**Directions for this task:** Every entry should appear in your answer exactly as it does here.

[Available data Boundary: Start]

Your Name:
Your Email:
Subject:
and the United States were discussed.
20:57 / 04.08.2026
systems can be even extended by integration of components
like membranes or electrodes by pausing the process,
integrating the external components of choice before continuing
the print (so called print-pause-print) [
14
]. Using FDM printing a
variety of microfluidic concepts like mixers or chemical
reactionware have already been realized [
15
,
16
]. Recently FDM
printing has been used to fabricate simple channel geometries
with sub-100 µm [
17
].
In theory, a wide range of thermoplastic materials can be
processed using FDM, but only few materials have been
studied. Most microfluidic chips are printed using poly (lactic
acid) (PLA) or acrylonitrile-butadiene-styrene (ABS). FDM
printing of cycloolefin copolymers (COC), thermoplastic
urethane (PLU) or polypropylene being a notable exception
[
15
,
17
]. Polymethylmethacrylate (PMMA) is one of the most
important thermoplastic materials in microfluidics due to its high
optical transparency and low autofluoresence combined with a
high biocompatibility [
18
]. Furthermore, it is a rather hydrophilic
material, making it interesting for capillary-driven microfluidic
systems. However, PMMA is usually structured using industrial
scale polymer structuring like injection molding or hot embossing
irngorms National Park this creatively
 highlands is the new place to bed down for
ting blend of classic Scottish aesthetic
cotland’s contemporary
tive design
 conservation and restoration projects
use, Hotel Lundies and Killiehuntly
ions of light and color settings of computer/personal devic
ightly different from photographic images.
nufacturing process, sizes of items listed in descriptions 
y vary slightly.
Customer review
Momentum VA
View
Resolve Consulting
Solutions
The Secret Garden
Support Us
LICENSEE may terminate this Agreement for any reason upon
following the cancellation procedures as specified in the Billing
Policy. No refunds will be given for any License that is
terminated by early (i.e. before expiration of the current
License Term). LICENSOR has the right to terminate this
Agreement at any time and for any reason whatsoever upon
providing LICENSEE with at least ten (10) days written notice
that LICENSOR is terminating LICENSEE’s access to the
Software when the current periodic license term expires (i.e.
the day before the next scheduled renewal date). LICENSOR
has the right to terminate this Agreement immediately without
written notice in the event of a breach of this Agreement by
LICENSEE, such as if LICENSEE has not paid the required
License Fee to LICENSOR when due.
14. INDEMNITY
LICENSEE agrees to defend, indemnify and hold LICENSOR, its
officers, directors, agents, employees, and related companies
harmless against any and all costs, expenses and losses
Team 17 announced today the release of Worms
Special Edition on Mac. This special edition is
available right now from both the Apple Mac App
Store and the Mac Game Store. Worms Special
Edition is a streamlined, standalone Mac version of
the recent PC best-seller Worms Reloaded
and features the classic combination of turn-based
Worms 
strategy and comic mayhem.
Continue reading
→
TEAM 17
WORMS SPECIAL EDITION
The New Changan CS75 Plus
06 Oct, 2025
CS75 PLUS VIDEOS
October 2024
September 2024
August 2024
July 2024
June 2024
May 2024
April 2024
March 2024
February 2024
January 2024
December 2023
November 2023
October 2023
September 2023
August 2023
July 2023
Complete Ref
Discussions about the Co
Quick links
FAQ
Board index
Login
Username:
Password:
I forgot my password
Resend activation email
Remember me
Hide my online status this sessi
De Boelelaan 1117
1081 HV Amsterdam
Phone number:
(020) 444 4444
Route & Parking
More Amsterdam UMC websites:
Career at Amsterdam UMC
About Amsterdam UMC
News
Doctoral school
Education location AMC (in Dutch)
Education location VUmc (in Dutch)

[Available data Boundary: End]

**Exercise solution:**
Your Name:
Your Email:
Subject:
and the United States were discussed.
20:57 / 04.08.2026
systems can be even extended by integration of components
like membranes or electrodes by pausing the process,
integrating the external components of choice before continuing
the print (so called print-pause-print) [
14
]. Using FDM printing a
variety of microfluidic concepts like mixers or chemical
reactionware have already been realized [
15
,
16
]. Recently FDM
printing has been used to fabricate simple channel geometries
with sub-100 µm [
17
].
In theory, a wide range of thermoplastic materials can be
processed using FDM, but only few materials have been
studied. Most microfluidic chips are printed using poly (lactic
acid) (PLA) or acrylonitrile-butadiene-styrene (ABS). FDM
printing of cycloolefin copolymers (COC), thermoplastic
urethane (PLU) or polypropylene being a notable exception
[
15
,
17
]. Polymethylmethacrylate (PMMA) is one of the most
important thermoplastic materials in microfluidics due to its high
optical transparency and low autofluoresence combined with a
high biocompatibility [
18
]. Furthermore, it is a rather hydrophilic
material, making it interesting for capillary-driven microfluidic
systems. However, PMMA is usually structured using industrial
scale polymer structuring like injection molding or hot embossing
irngorms National Park this creatively
 highlands is the new place to bed down for
ting blend of classic Scottish aesthetic
cotland’s contemporary
tive design
 conservation and restoration projects
use, Hotel Lundies and Killiehuntly
ions of light and color settings of computer/personal devic
ightly different from photographic images.
nufacturing process, sizes of items listed in descriptions 
y vary slightly.
Customer review
Momentum VA
View
Resolve Consulting
Solutions
The Secret Garden
Support Us
LICENSEE may terminate this Agreement for any reason upon
following the cancellation procedures as specified in the Billing
Policy. No refunds will be given for any License that is
terminated by early (i.e. before expiration of the current
License Term). LICENSOR has the right to terminate this
Agreement at any time and for any reason whatsoever upon
providing LICENSEE with at least ten (10) days written notice
that LICENSOR is terminating LICENSEE’s access to the
Software when the current periodic license term expires (i.e.
the day before the next scheduled renewal date). LICENSOR
has the right to terminate this Agreement immediately without
written notice in the event of a breach of this Agreement by
LICENSEE, such as if LICENSEE has not paid the required
License Fee to LICENSOR when due.
14. INDEMNITY
LICENSEE agrees to defend, indemnify and hold LICENSOR, its
officers, directors, agents, employees, and related companies
harmless against any and all costs, expenses and losses
Team 17 announced today the release of Worms
Special Edition on Mac. This special edition is
available right now from both the Apple Mac App
Store and the Mac Game Store. Worms Special
Edition is a streamlined, standalone Mac version of
the recent PC best-seller Worms Reloaded
and features the classic combination of turn-based
Worms 
strategy and comic mayhem.
Continue reading
→
TEAM 17
WORMS SPECIAL EDITION
The New Changan CS75 Plus
06 Oct, 2025
CS75 PLUS VIDEOS
October 2024
September 2024
August 2024
July 2024
June 2024
May 2024
April 2024
March 2024
February 2024
January 2024
December 2023
November 2023
October 2023
September 2023
August 2023
July 2023
Complete Ref
Discussions about the Co
Quick links
FAQ
Board index
Login
Username:
Password:
I forgot my password
Resend activation email
Remember me
Hide my online status this sessi
De Boelelaan 1117
1081 HV Amsterdam
Phone number:
(020) 444 4444
Route & Parking
More Amsterdam UMC websites:
Career at Amsterdam UMC
About Amsterdam UMC
News
Doctoral school
Education location AMC (in Dutch)
Education location VUmc (in Dutch)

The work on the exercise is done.